Arbeitsanweisungen:
- A) Schreib im Lesetext die Passage von „Mk 7,24-30: Die“ bis „verborgen bleiben .“ noch einmal ab und tausche dabei „Tyrus“ gegen „Sidon“ aus.
- B) Erkläre nach dem Lesetext, weshalb das Differenzkriterium für die Echtheit des Wortes spricht.
----- Lesetext -----
Die Radikalität dieses Wortes ist eng mit der von Mk 2,27 verwandt, insofern es ebenfalls eine trotzige Reduktion des Gesetzes (diesmal des Speisegesetzes) vornimmt. Für die Echtheit des Wortes spricht zunächst das Differenzkriterium, da die Speisegesetze im Urchristentum, wie zahlreiche Belege zeigen (Gal 2,11-15; Apg 10,9-16; Apg 15,20 u.ö.), uneingeschränkt galten. Sodann ist das Seltenheitskriterium zur Stützung der Echtheit des Wortes in Anschlag zu bringen. Da sich auch andere Äußerungen Jesu durch Radikalität auszeichnen, entspricht das Wort zusätzlich dem Kohärenzkriterium.
V. 18b-19: Diese Überlieferung zieht die Konsequenz aus dem echten Wort Jesu in V. 15 und geht vielleicht selbst auf ihn zurück.
Mk 7,24-30: Die Syrophönizierin
(24) Und von dort brach er auf und ging in das Gebiet von Tyrus. Und er kam in ein Haus und wollte, daß es niemand erfährt, und er konnte nicht verborgen bleiben .
----- Extrahierte Datensätze -----
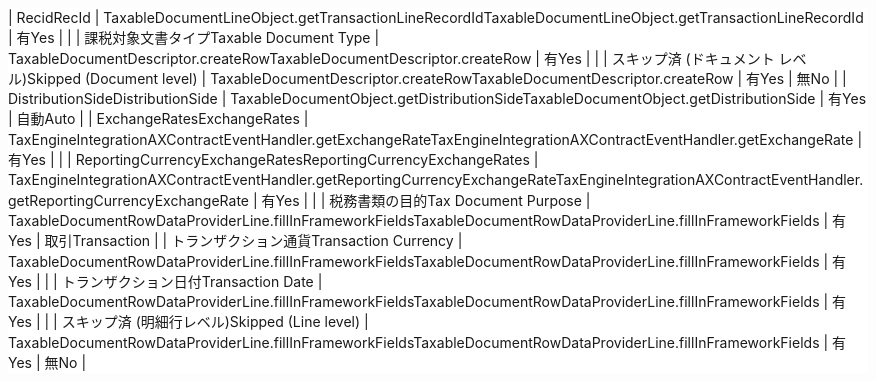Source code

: | <span data-ttu-id="89435-329"> Recid</span><span class="sxs-lookup"><span data-stu-id="89435-329">RecId</span></span>                          | <span data-ttu-id="89435-330">TaxableDocumentLineObject.getTransactionLineRecordId</span><span class="sxs-lookup"><span data-stu-id="89435-330">TaxableDocumentLineObject.getTransactionLineRecordId</span></span>                        | <span data-ttu-id="89435-331">有</span><span class="sxs-lookup"><span data-stu-id="89435-331">Yes</span></span>                          | |
| <span data-ttu-id="89435-332">課税対象文書タイプ</span><span class="sxs-lookup"><span data-stu-id="89435-332">Taxable Document Type</span></span>          | <span data-ttu-id="89435-333">TaxableDocumentDescriptor.createRow</span><span class="sxs-lookup"><span data-stu-id="89435-333">TaxableDocumentDescriptor.createRow</span></span>                                         | <span data-ttu-id="89435-334">有</span><span class="sxs-lookup"><span data-stu-id="89435-334">Yes</span></span>                          | |
| <span data-ttu-id="89435-335">スキップ済 (ドキュメント レベル)</span><span class="sxs-lookup"><span data-stu-id="89435-335">Skipped (Document level)</span></span>       | <span data-ttu-id="89435-336">TaxableDocumentDescriptor.createRow</span><span class="sxs-lookup"><span data-stu-id="89435-336">TaxableDocumentDescriptor.createRow</span></span>                                         | <span data-ttu-id="89435-337">有</span><span class="sxs-lookup"><span data-stu-id="89435-337">Yes</span></span>                          | <span data-ttu-id="89435-338">無</span><span class="sxs-lookup"><span data-stu-id="89435-338">No</span></span> |
| <span data-ttu-id="89435-339">DistributionSide</span><span class="sxs-lookup"><span data-stu-id="89435-339">DistributionSide</span></span>               | <span data-ttu-id="89435-340">TaxableDocumentObject.getDistributionSide</span><span class="sxs-lookup"><span data-stu-id="89435-340">TaxableDocumentObject.getDistributionSide</span></span>                                   | <span data-ttu-id="89435-341">有</span><span class="sxs-lookup"><span data-stu-id="89435-341">Yes</span></span>                          | <span data-ttu-id="89435-342">自動</span><span class="sxs-lookup"><span data-stu-id="89435-342">Auto</span></span> |
| <span data-ttu-id="89435-343">ExchangeRates</span><span class="sxs-lookup"><span data-stu-id="89435-343">ExchangeRates</span></span>                  | <span data-ttu-id="89435-344">TaxEngineIntegrationAXContractEventHandler.getExchangeRate</span><span class="sxs-lookup"><span data-stu-id="89435-344">TaxEngineIntegrationAXContractEventHandler.getExchangeRate</span></span>                  | <span data-ttu-id="89435-345">有</span><span class="sxs-lookup"><span data-stu-id="89435-345">Yes</span></span>                          | |
| <span data-ttu-id="89435-346">ReportingCurrencyExchangeRates</span><span class="sxs-lookup"><span data-stu-id="89435-346">ReportingCurrencyExchangeRates</span></span> | <span data-ttu-id="89435-347">TaxEngineIntegrationAXContractEventHandler.getReportingCurrencyExchangeRate</span><span class="sxs-lookup"><span data-stu-id="89435-347">TaxEngineIntegrationAXContractEventHandler.getReportingCurrencyExchangeRate</span></span> | <span data-ttu-id="89435-348">有</span><span class="sxs-lookup"><span data-stu-id="89435-348">Yes</span></span>                          | |
| <span data-ttu-id="89435-349">税務書類の目的</span><span class="sxs-lookup"><span data-stu-id="89435-349">Tax Document Purpose</span></span>           | <span data-ttu-id="89435-350">TaxableDocumentRowDataProviderLine.fillInFrameworkFields</span><span class="sxs-lookup"><span data-stu-id="89435-350">TaxableDocumentRowDataProviderLine.fillInFrameworkFields</span></span>                    | <span data-ttu-id="89435-351">有</span><span class="sxs-lookup"><span data-stu-id="89435-351">Yes</span></span>                          | <span data-ttu-id="89435-352">取引</span><span class="sxs-lookup"><span data-stu-id="89435-352">Transaction</span></span> |
| <span data-ttu-id="89435-353">トランザクション通貨</span><span class="sxs-lookup"><span data-stu-id="89435-353">Transaction Currency</span></span>           | <span data-ttu-id="89435-354">TaxableDocumentRowDataProviderLine.fillInFrameworkFields</span><span class="sxs-lookup"><span data-stu-id="89435-354">TaxableDocumentRowDataProviderLine.fillInFrameworkFields</span></span>                    | <span data-ttu-id="89435-355">有</span><span class="sxs-lookup"><span data-stu-id="89435-355">Yes</span></span>                          | |
| <span data-ttu-id="89435-356">トランザクション日付</span><span class="sxs-lookup"><span data-stu-id="89435-356">Transaction Date</span></span>               | <span data-ttu-id="89435-357">TaxableDocumentRowDataProviderLine.fillInFrameworkFields</span><span class="sxs-lookup"><span data-stu-id="89435-357">TaxableDocumentRowDataProviderLine.fillInFrameworkFields</span></span>                    | <span data-ttu-id="89435-358">有</span><span class="sxs-lookup"><span data-stu-id="89435-358">Yes</span></span>                          | |
| <span data-ttu-id="89435-359">スキップ済 (明細行レベル)</span><span class="sxs-lookup"><span data-stu-id="89435-359">Skipped (Line level)</span></span>           | <span data-ttu-id="89435-360">TaxableDocumentRowDataProviderLine.fillInFrameworkFields</span><span class="sxs-lookup"><span data-stu-id="89435-360">TaxableDocumentRowDataProviderLine.fillInFrameworkFields</span></span>                    | <span data-ttu-id="89435-361">有</span><span class="sxs-lookup"><span data-stu-id="89435-361">Yes</span></span>                          | <span data-ttu-id="89435-362">無</span><span class="sxs-lookup"><span data-stu-id="89435-362">No</span></span> |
-----
Deine Antworten:
- A)
Mk 7,24-30: Die Syrophönizierin
(24) Und von dort brach er auf und ging in das Gebiet von Sidon. Und er kam in ein Haus und wollte, daß es niemand erfährt, und er konnte nicht verborgen bleiben .

- B) Das Differenzkriterium spricht für die Echtheit, weil die Speisegesetze im Urchristentum uneingeschränkt galten. Das belegen zahlreiche Stellen wie Gal 2,11-15, Apg 10,9-16 und Apg 15,20. Das Wort dagegen nimmt eine trotzige Reduktion des Speisegesetzes vor.